Photo credit: World Bank/ Armine Grigoryan
During the last decade, improving efficiency featured as a corner stone of Armenia's health reforms, endeavoring to generate significant efficiency and productivity gains to strengthen primary health care and optimize hospital care. Despite important structural and organizational reforms, Armenia’s health care system is nevertheless still struggling to catch up with the epidemiological changes experienced in recent years. Today, as many other low – and low-middle income countries, Armenia faces the dual challenge of the unfinished Millennium Development Goals (MDG) agenda and a record increase in Non- Communicable Diseases (NCDs).
RBF AT A GLANCE
Under the Disease Prevention and Control Project, the State Health Agency (SHA) of the Ministry of Health (MOH) of the Republic of Armenia purchases predefined MCH and NCD services from primary health facilities located in Yerevan and in the regions (i.e. Marzes). Once these services have been verifiably delivered, PBF payments are disbursed on a semi-annual basis by the Health Project Implementation Unit (HPIU). These payments are typically used to motivate medical personnel, stimulate administrative staff, and support operational costs at facility level.
At all levels, the implementation of PBF activities is regulated by the Ministry of Health which ensures compliance with PBF principles and objectives as well as alignment with national health promotion norms and guidelines at central, provincial and operational levels.
The RBF verification function is co-led by the HPIU and a Working Group created with the SHA. These two entities jointly assess the quantity of services provided (a) by comparing reported PBF performance with data contained in the online Health management Information System (HMIS); (b) by carrying out site visits and reviewing facility records and (c) by implementing patient surveys. Ensuing reports are subsequently validated by the MOH as well as by the World Bank. These reports are also used to identify at-risk health facilities which will be examined by the SHA as well as by the State Health Inspectorate of MOH Staff (SHI).
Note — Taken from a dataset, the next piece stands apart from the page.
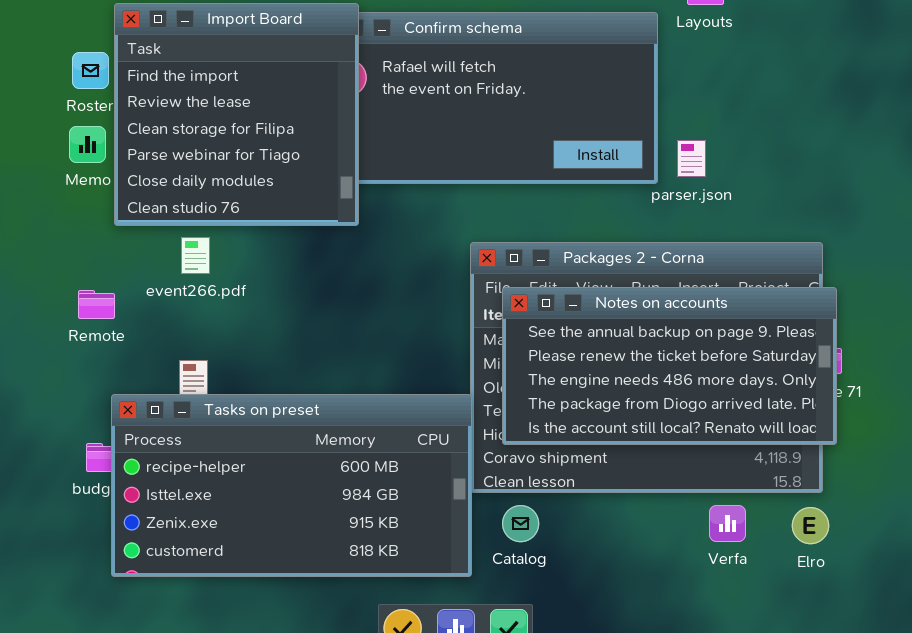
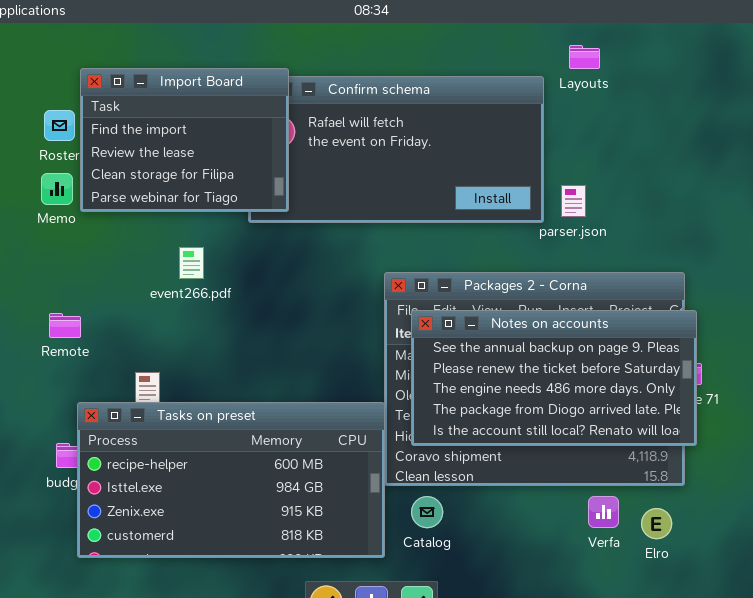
Import Board: [114,3,359,226] -> [80,68,289,212], resized
event266.pdf: [181,237,210,274] -> [179,247,204,279], moved
Elro: [792,507,829,544] -> [641,508,672,539], moved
In parallel, to further measure performance and ensure compliance with project requirements, an annual external verification/audit is administered by an independent firm on a random sample of facilities.
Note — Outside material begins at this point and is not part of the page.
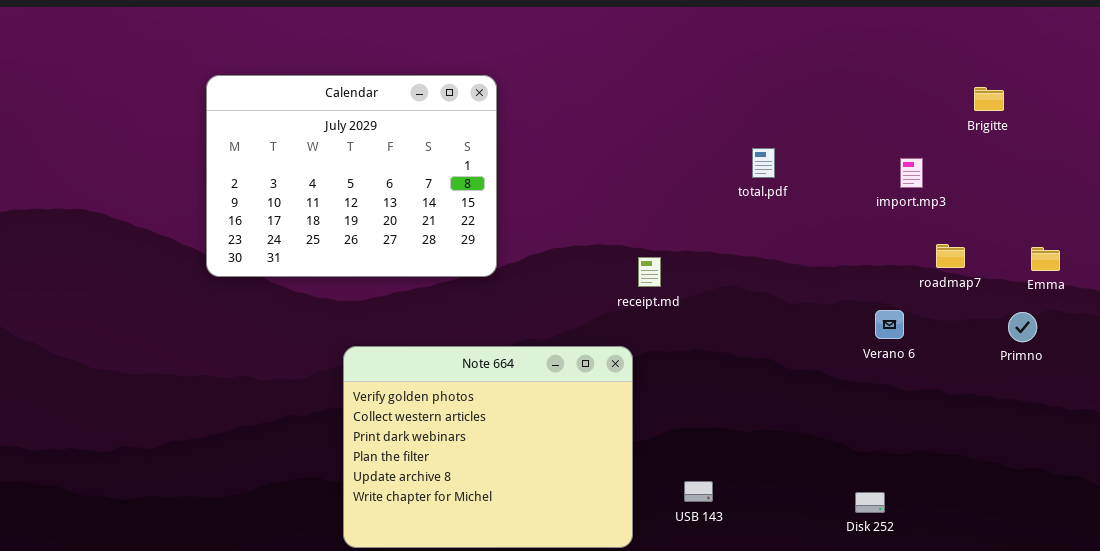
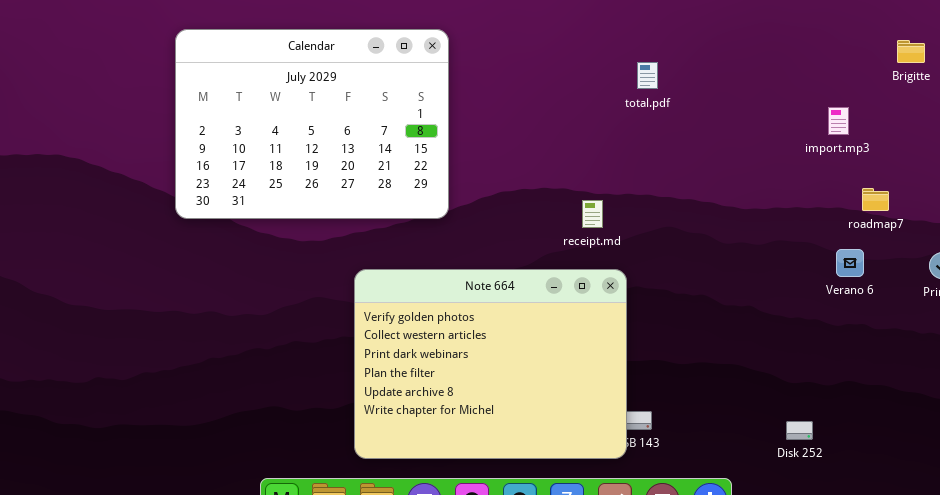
total.pdf: [752,148,775,178] -> [637,62,658,89], moved
Verano 6: [875,310,904,339] -> [836,249,864,277], moved
Note 664: [343,346,633,548] -> [354,269,627,459], moved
Status and Achievements – Fiscal Year 2016
A PBF dedicated webpage has been developed and launched: it provides regular performance reports for health facilities as well as for the wider public.
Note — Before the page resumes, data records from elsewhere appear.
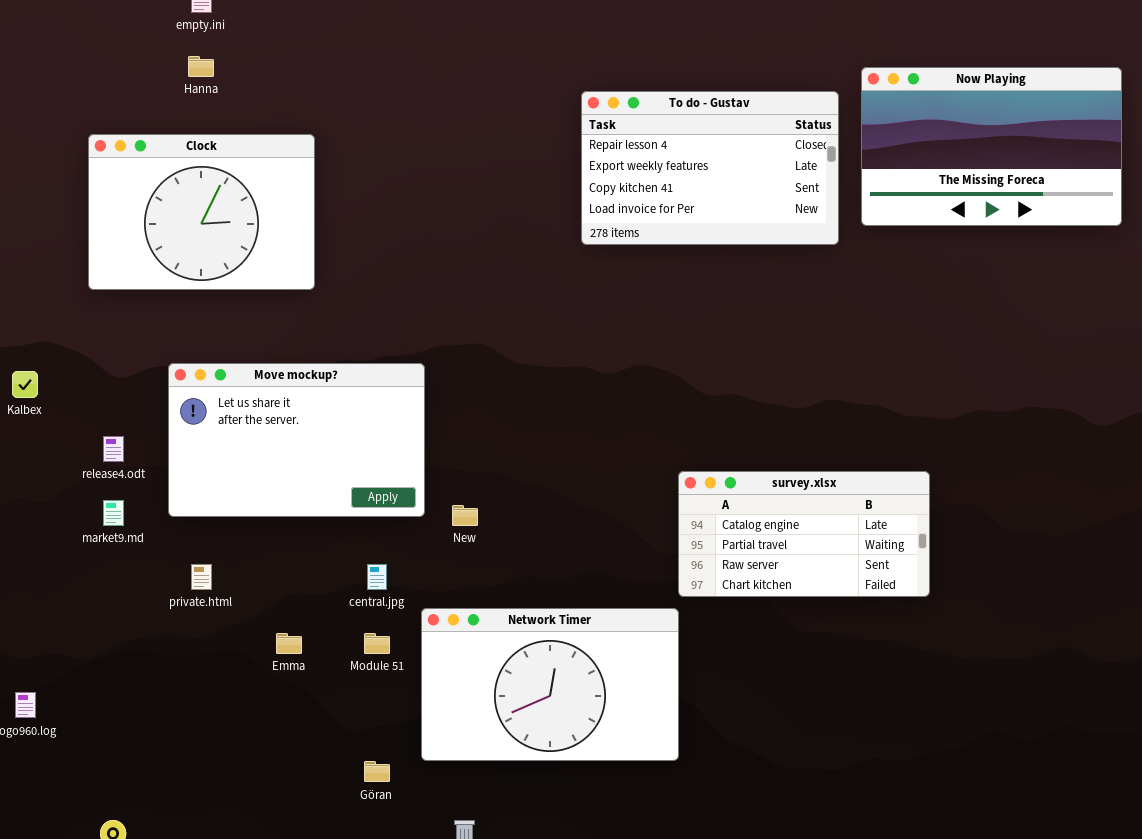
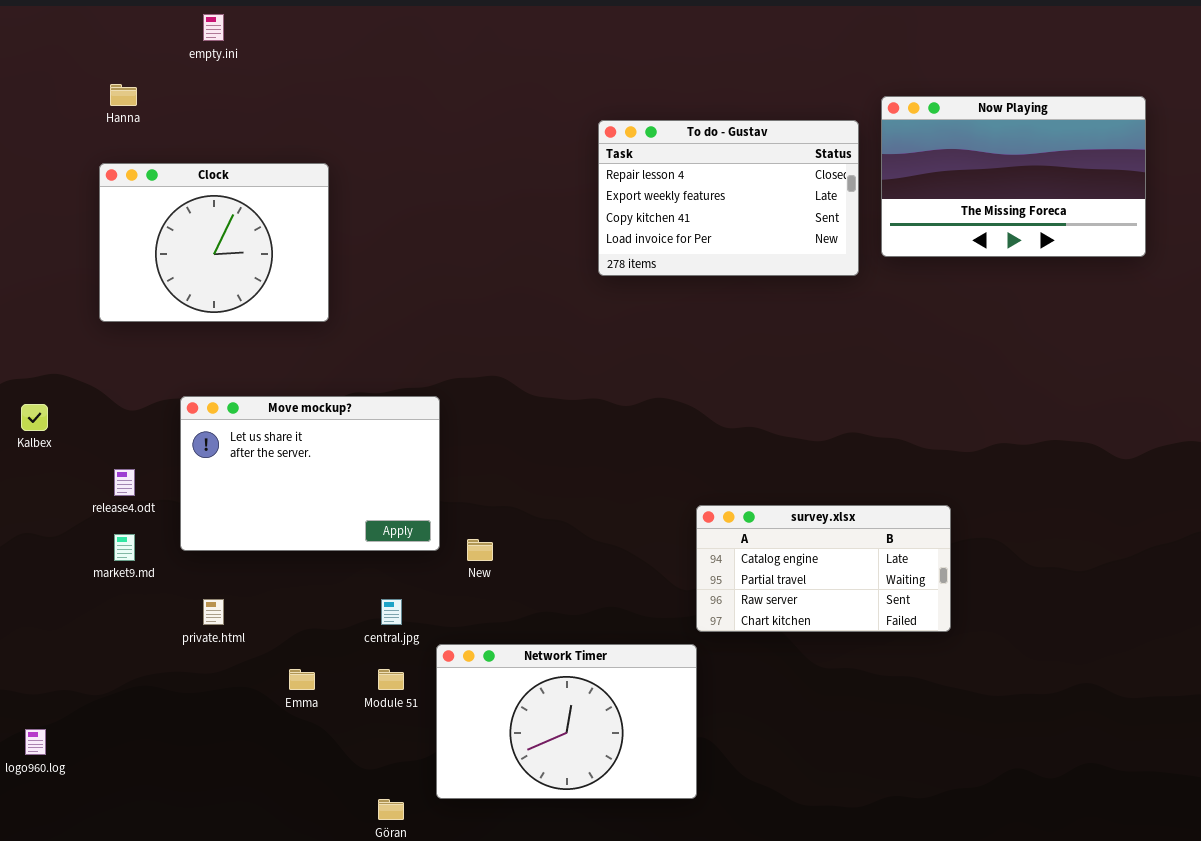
Hanna: [188,56,214,77] -> [110,84,137,106], moved

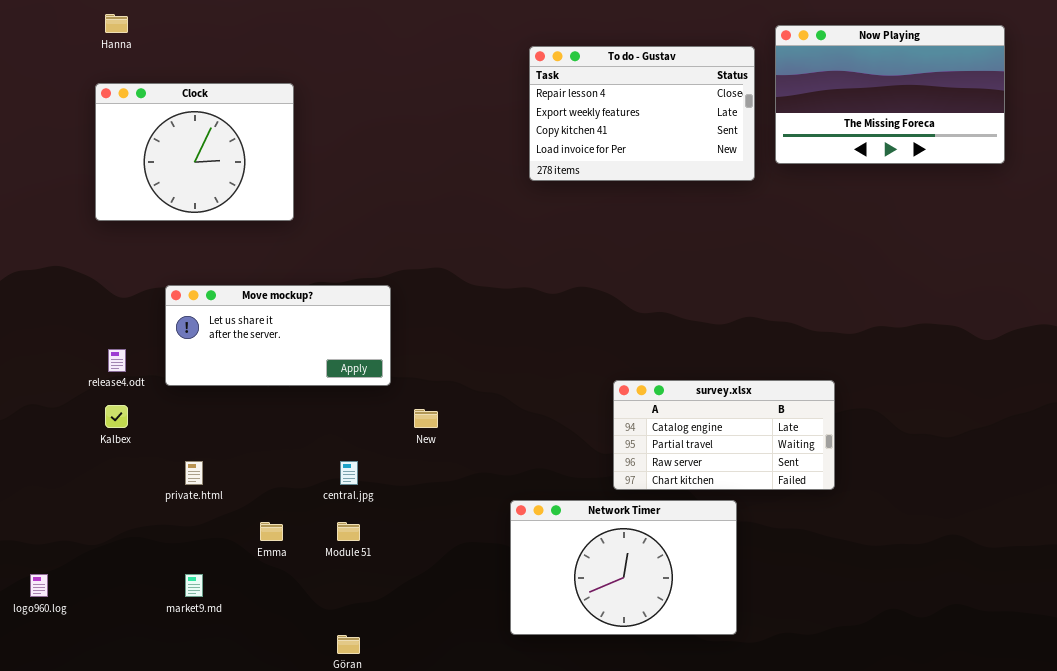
Move mockup?: [180,396,440,551] -> [165,285,391,386], resized
Kalbex: [21,404,48,431] -> [105,405,128,428], moved
market9.md: [114,534,135,561] -> [185,574,203,597], moved
Network Timer: [436,644,697,799] -> [510,500,737,635], moved

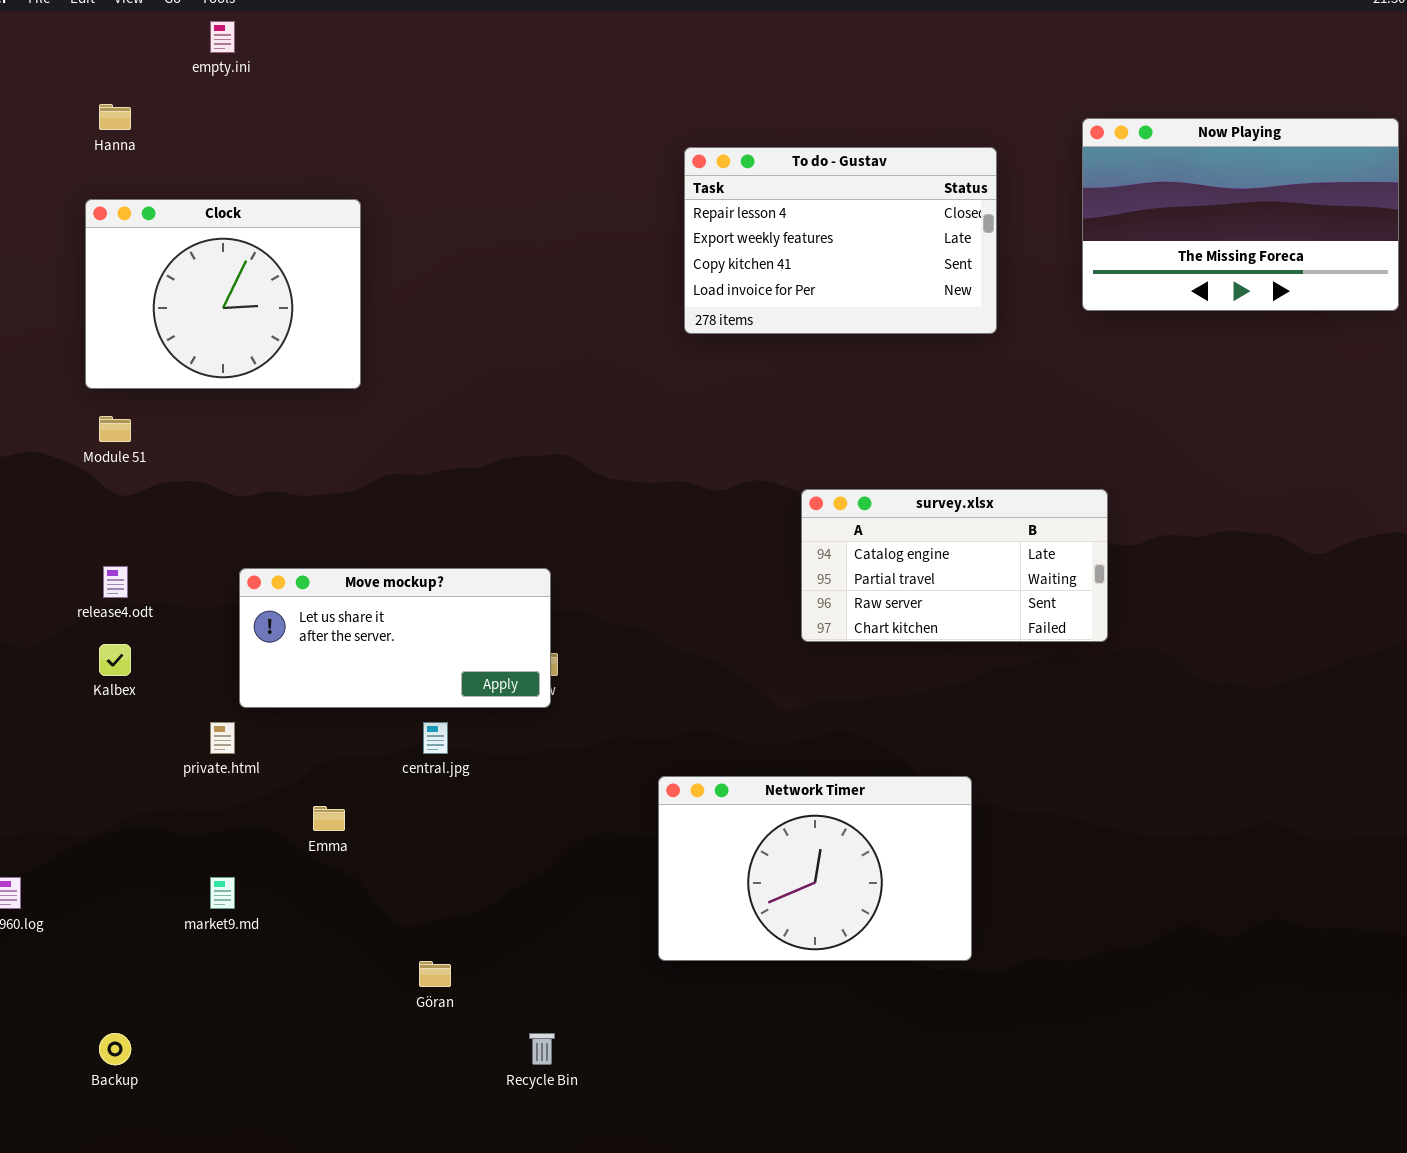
Now Playing: [775,25,1005,164] -> [1082,118,1399,311], moved
Move mockup?: [165,285,391,386] -> [239,568,551,708], moved
survey.xlsx: [613,380,835,490] -> [801,489,1108,642], moved
Module 51: [337,522,360,541] -> [99,416,131,442], moved

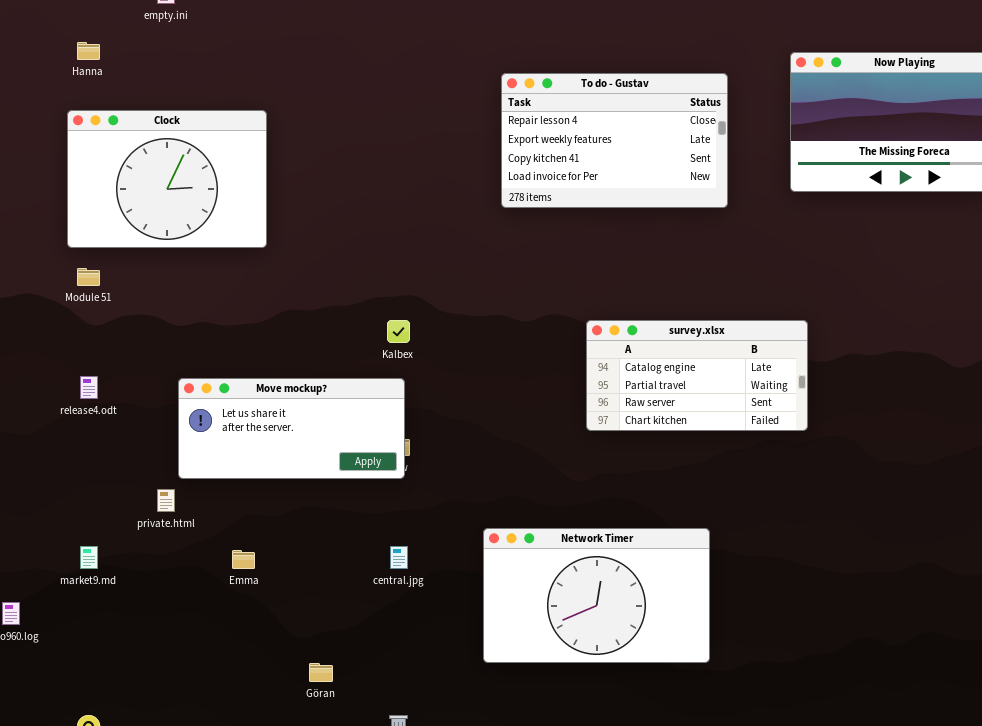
Kalbex: [99,644,131,676] -> [387,320,410,343], moved
central.jpg: [423,722,448,754] -> [390,546,408,569], moved
market9.md: [210,877,235,909] -> [80,546,98,569], moved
The modalities of the RBF verification function have been revised: (a) the frequency of the verification of quantity was increased to quarterly verifications; (b) quality, quantity and patient satisfaction measures are being strengthened; and (c) reporting accuracy is being prioritized.
EVALUATION AT A GLANCE
The Disease Prevention and Control project was designed to include an enhanced program assessment – rather than an impact evaluation. Nevertheless, in an effort to strengthen the project’s emphasis on the quality of care and improve its accountability to the community, the project designed and tested a new patient feedback mechanism: the use of Short Message System (SMS) surveys and phone call interviews (CATI). A pilot impact evaluation was recently completed to test and improve survey tools. Results motivated the adoption of the CATI as a future impact evaluation tool.